Vingegaard announced at the start of this year’s Tour de France that he was in the best shape of his career, putting out more wattage than ever, and feeling an extra measure of confidence. The odds-makers have Pogačar as the clear favorite but Visma Lease-A-Bike has the strong belief that Vingegaard has a real shot at victory.
Over the first four stages the evidence has been visible and consistent. Unlike years past, Visma has been aggressive from the opening stage, forcing the pace, driving the front and making the race as hard as possible. They are not playing nice, they are not bidding their time, they are not waiting to play the one card in their hand. That shit is done.
Visma has a defined new strategy to make the race as grueling and exhausting from day one. They’re not sitting back and waiting for the high mountains in the Alps and Pyrenees to attack. They are all-in and full gas.
While every cycling journalist has pointed to Pogačar’s dominance over Vingegaard in the recent Dauphiné, few people mentioned that the Dane wins on attrition in the long, brutal climbs of Le Tour. Yes, the Slovenian has learned to optimize his nutrition, dial back his impetuous attacks and upgrade his time trial but his weakness is still a relentless climb in the final week of Le Tour that goes on forever.
So Visma has decided to make sure that Pogačar will be more exhausted after these opening ten days. They want to set the stage by wearing him out early, drawing down his reserves and hammering his domestiques every single stage.

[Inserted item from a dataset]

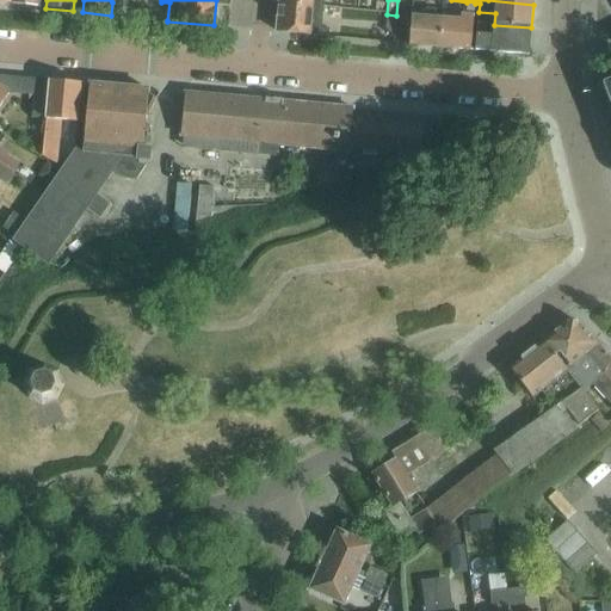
[(321,29),(323,8),(278,4),(276,32),(328,37),(328,30),(321,29)]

The Tour is off to a rip-roaring start in large measure because Visma has fundamentally changed their methodology. What makes that possible is that Vingegaard is now physically capable of not only sticking to Pogačar’s wheel, but jumping in front of it.
New muscle, renewed confidence and a highly motivated squad — all that bodes will for a gripping battle once these two evenly matched rivals are on hors category territory.